Plus, at no additional cost I will cover you for AGW as well

/sarc off

Prevention only works when there is a real threat.
There is no real threat here, so prevention is a scam. I've no problem if you want to be scammed, leave me out of it.
aksdad
3 / 5 (2) Feb 14, 2017
Aaaand now for an analysis based on facts not computer-generated fiction.

There is very little correlation between wildfires and global temperatures. There is a strong correlation to drought coupled with available biomass that could potentially burn. Forest management is the strongest predictor of wildfires. Poor management increases the chance for a fire.

Hilariously, global climate models (which are wildly inaccurate, btw) also predict a wetter future suggesting less drought, so fewer and smaller fires. But those same models also predict more drought, which would mean more fires in places that have lots of biomass.

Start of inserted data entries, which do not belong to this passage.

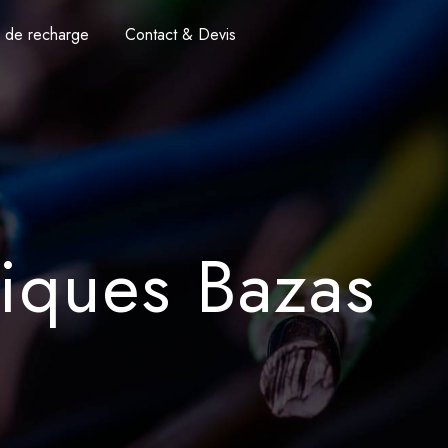
 de recharge
Contact & Devis
iques Bazas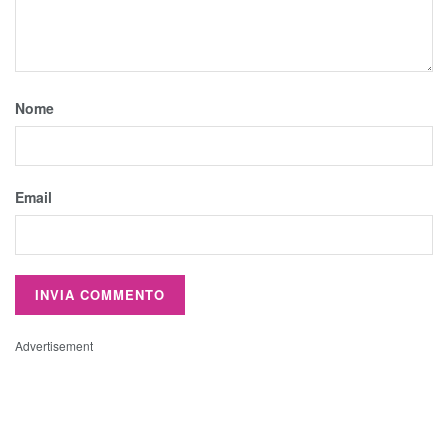
Nome
Email
Advertisement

In other words, the global climate models are no more accurate than your average street-corner doomsayer inspecting goat entrails.

Meanwhile, here is U.S. forest fire data for 1960 to 2016:

https://www.nifc....res.html

The simple "solution" is to not build in forests prone to wildfires because eventually there will be one.
aksdad
2.3 / 5 (3) Feb 14, 2017
Wildfire burned more than 10 million acres in the US in 2015, and cost over $2 billion to suppress.

And wildfire burned only 5.5 million acres in the US in 2016, which we've been told was "the hottest year ever!"